But the King was a consummate actor, and he stretched and smiled. ‘Perhaps Lady Clarissa would be kind enough to play for us, Abblemont?’
Clarissa was fifteen, pretty as a virgin in a book of hours, and a near-perfect player of the psaltery. She was shorter than the King by almost a head, and had a quiet, demure quality that affronted many of the other ladies.
‘The Queen has refused to permit her in her solar,’ whispered the Contesse D’Angluleme. She gave her cousin, the Vidame, a significant look.
‘Poor thing, she looks underfed.’ The Vidame watched her walk by, cradling her musical instrument. ‘I think the Queen is cruel,’ she said, her voice suggesting the exact opposite.
‘I don’t. The creature is brazen as a steetwalker, dear.’ She leaned close to her cousin and whispered in her ear.
The Vidame’s arched eyebrows still had a little room to rise, and they shot up – her handkerchief came out of her sleeve as if snapped by a crossbow, and she raised it to her lips. ‘No!’ she said, sounding too deeply satisfied.

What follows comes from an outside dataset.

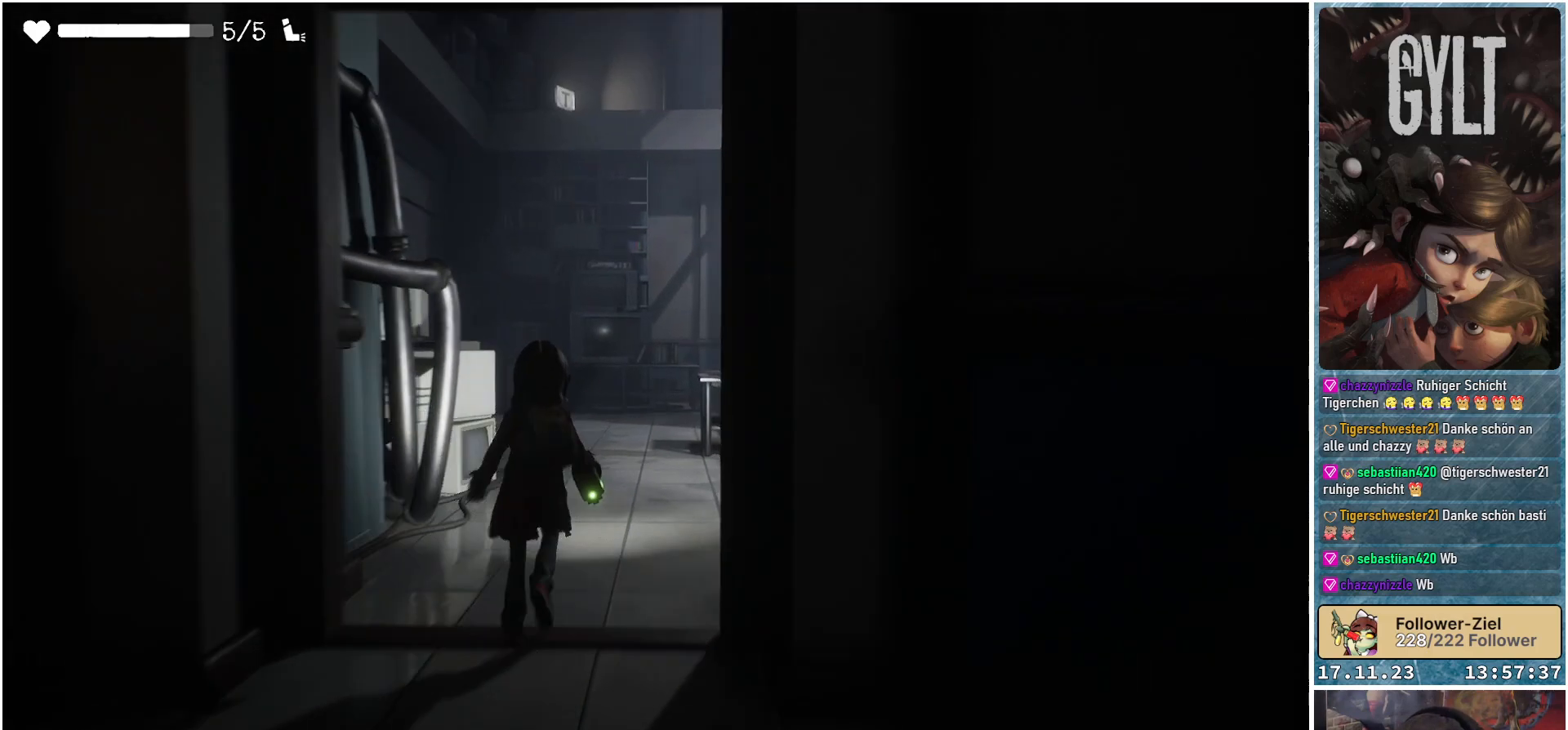
{"buttons": [], "left_stick": "up", "right_stick": "down-left", "events": []}
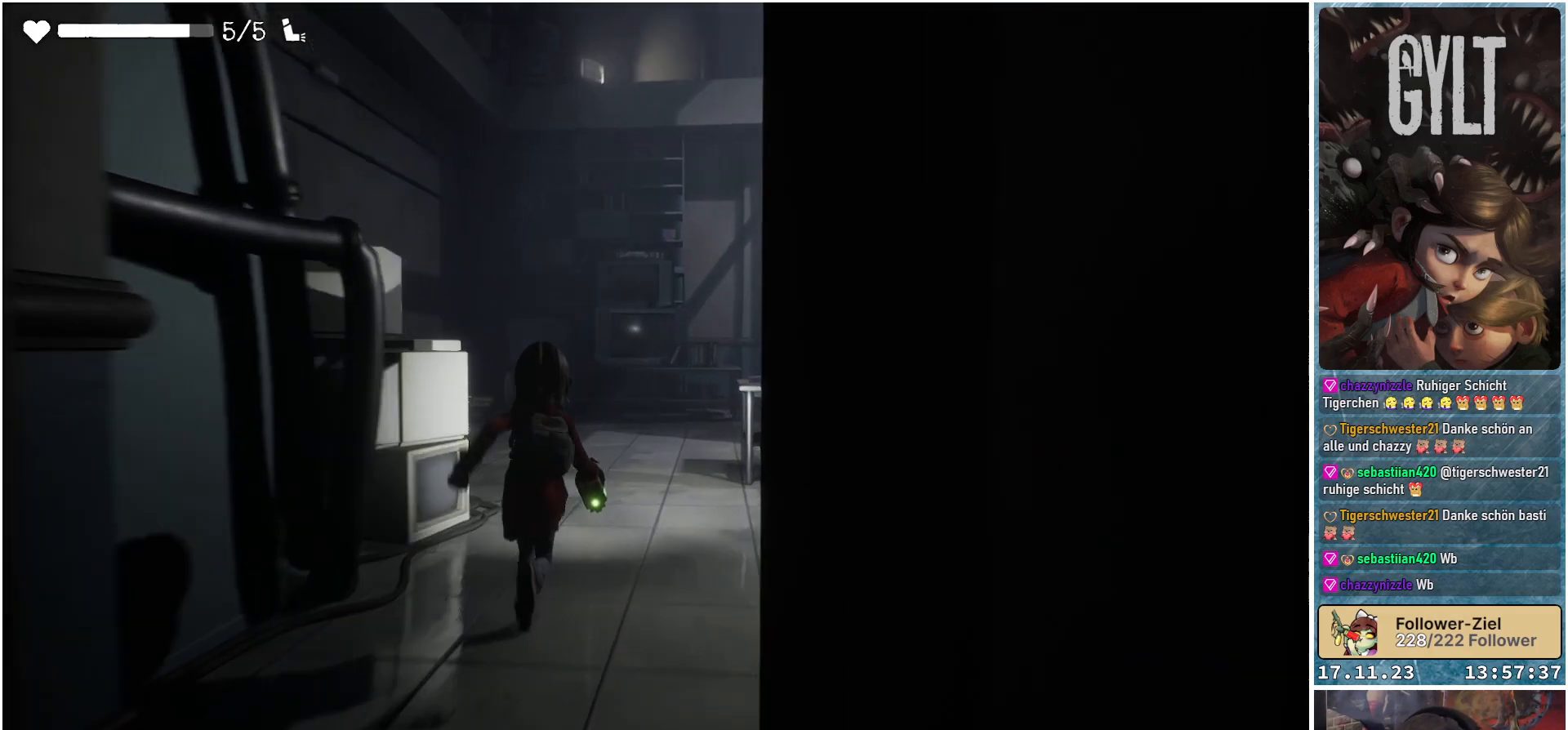
{"buttons": [], "left_stick": "up-right", "right_stick": "down-left", "events": [[417, "left_stick", "up-right"]]}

If Clarissa de Sartres heard a word, it didn’t crease her dignity, and she crossed the black and white marble floor, her plain brown wool overdress gliding silently over it, her head down just a little, hiding her expression. She wore an intricate net of silk and beads in her hair with a pair of linen horns rising from a base of auburn hair and pearls, and from the front hung a linen veil so fine that it was possible to see the shape of her face without distinguishing, at least by candlelight, her expression. She held her instrument the way a proud mother might hold a baby. If she was aware of the unbridled hatred she received as the King’s first female favourite, she showed not the least sign of it.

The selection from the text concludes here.